Las ciudades deberían medirse más por sus bibliotecas que, por poner un ejemplo, por los estadios de fútbol, porque representan la estima en que se tienen sus habitantes. En este sentido, Guadalajara, la ciudad en que nací y por la que siento debilidad, remodeló el Palacio de Dávalos para crear una biblioteca espléndida y viva. Como la de Valencia, ubicada en el Monasterio de San Miguel de los Reyes. Imponente por fuera y moderna por dentro. Bastante moderna, futurista más bien, con robots que traen y llevan libros sin que se desorienten por los largos pasillos. Uno pide un libro y el robot se lo entrega. ¿No se lo creen? Pues vayan a verlo. Puede que a alguien le inspire para escribir una historia mitad El nombre de la rosa, mitad Blade Runner. Pero no es esto lo más interesante que ocurre allí, sino la labor de un puñado de profesores de enseñanza media que desde dentro y desde fuera de la biblioteca logra atraer a cientos y cientos de estudiantes a sus jornadas literarias. Como uno de ellos me dijo, lo que una biblioteca nunca debe ser es un fósil.

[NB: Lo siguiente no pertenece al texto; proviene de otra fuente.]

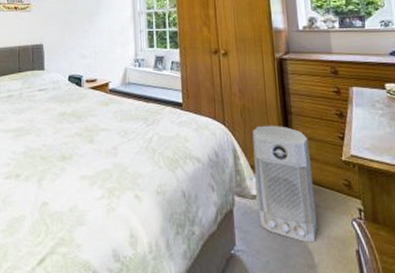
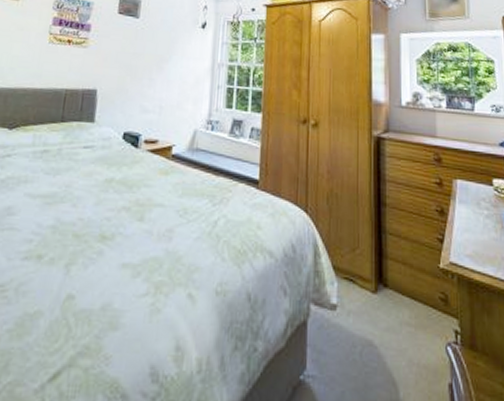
air purifier: present [252,125,317,243] -> none [336,216,406,371]

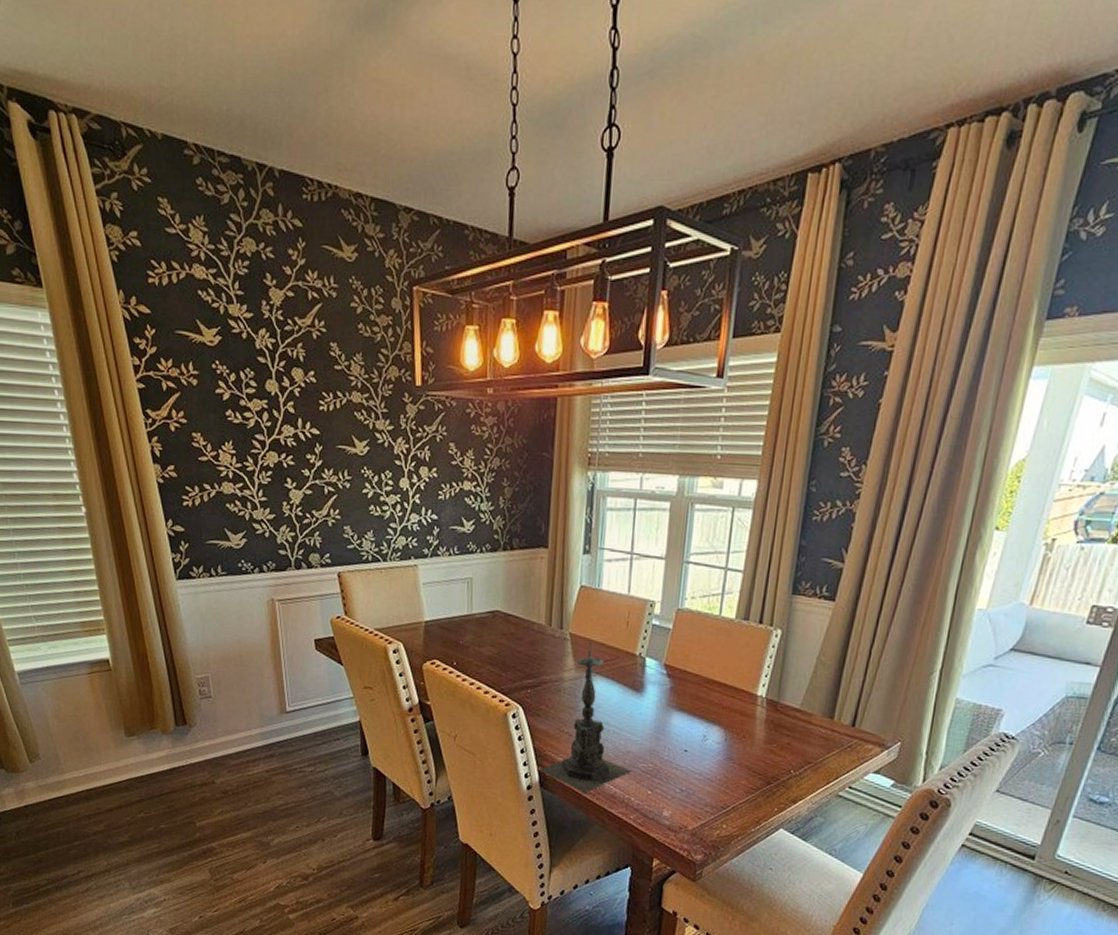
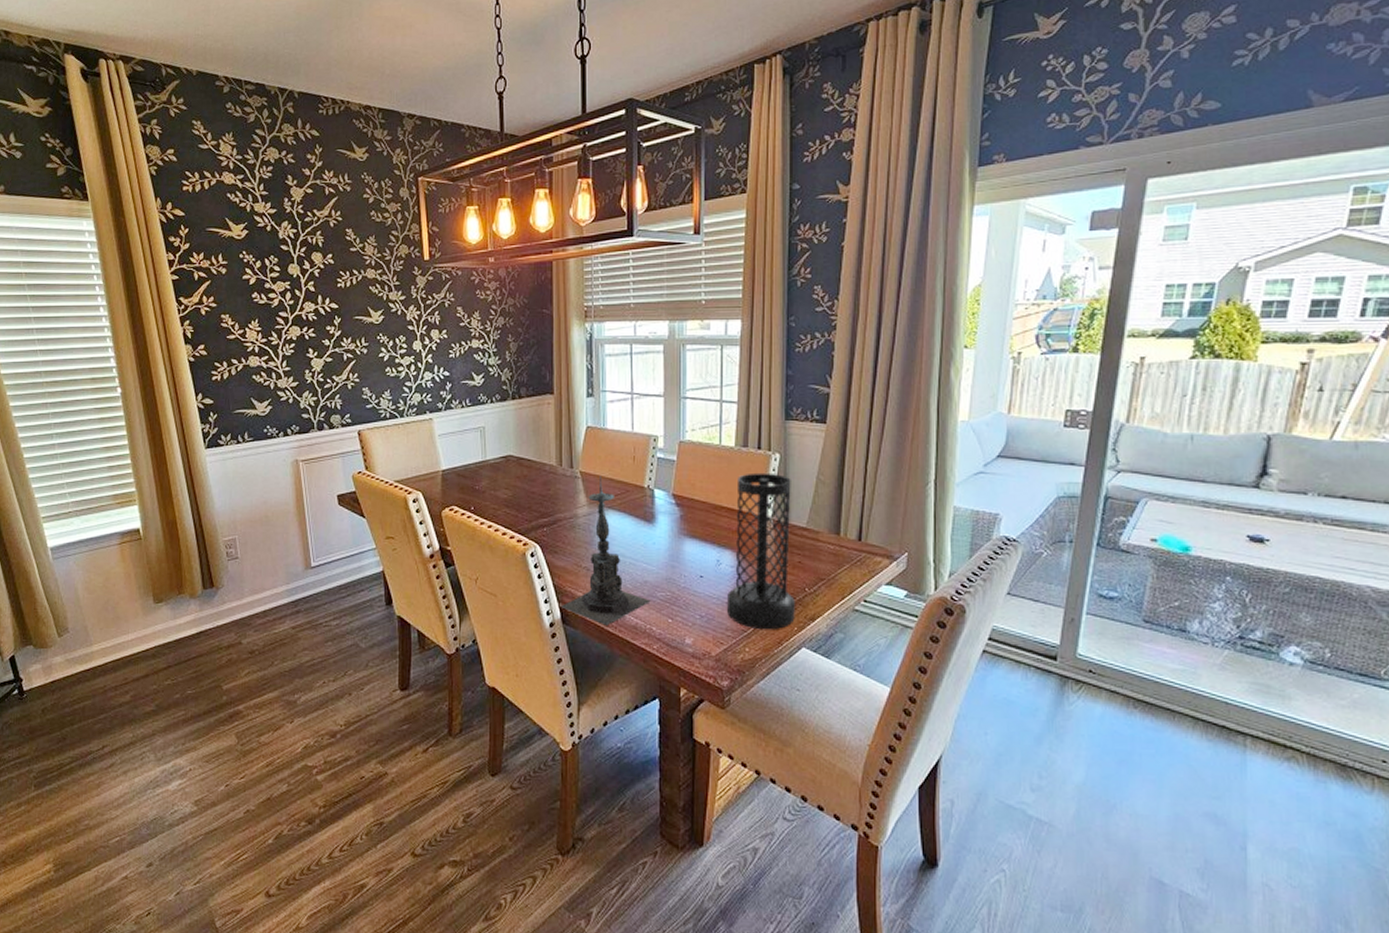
vase: none [708,648,790,809] -> present [727,472,795,630]

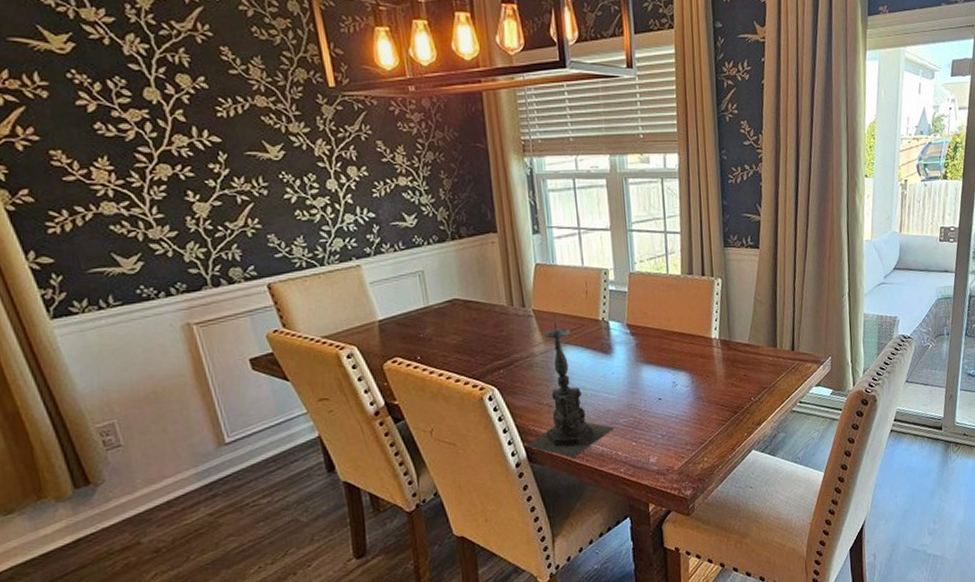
vase: present [727,472,795,630] -> none [684,297,744,440]

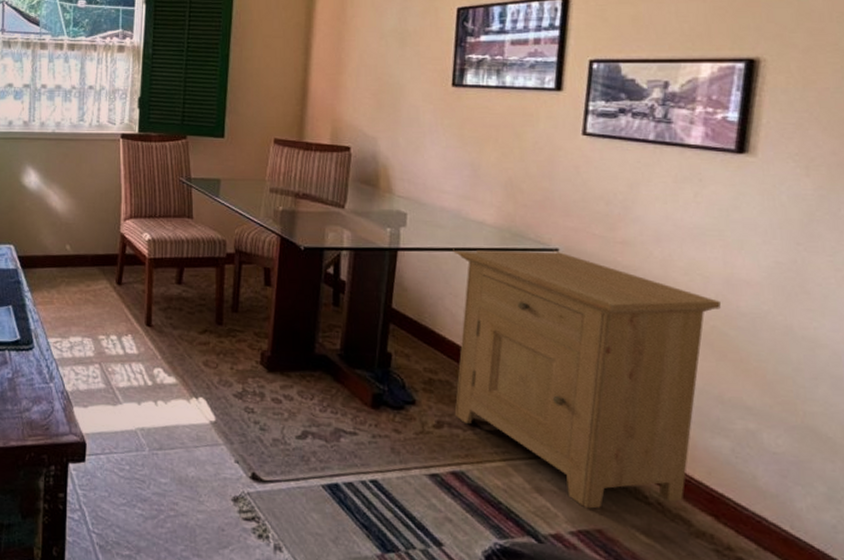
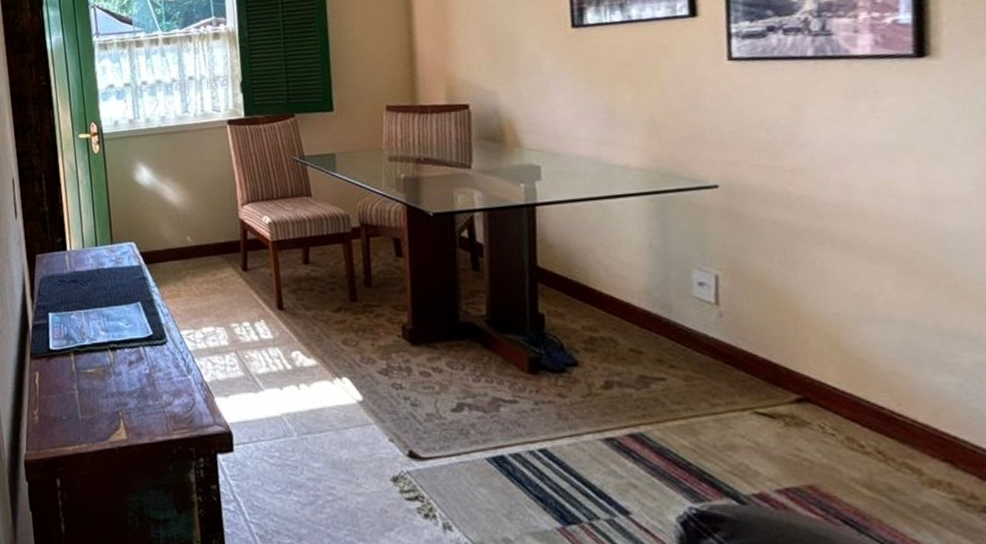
nightstand: present [453,249,721,509] -> none [597,187,923,463]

Yo a la edad de estos chicos sólo frecuentaba la biblioteca municipal más cercana a mi casa, las grandes me parecían templos lejanos. Y la recuerdo con cariño porque, aunque la mayoría íbamos allí a preparar los exámenes, de vez en cuando nos quedábamos mirando las estanterías hasta que un título nos llamaba la atención y nos picaba la curiosidad. Tan importantes son las bibliotecas pequeñas como las grandes. Lo importante es que es el único lugar en el que el libro no pasa de moda, en que no es discriminado y en que no discrimina, todo el mundo puede leerlo y opinar sobre él. Quizá tenía razón Borges, que tanto sabía de bibliotecas, al decir que "cada libro, algún día, puede ser útil a alguien o alguien puede buscar la seguridad de que no le es inútil".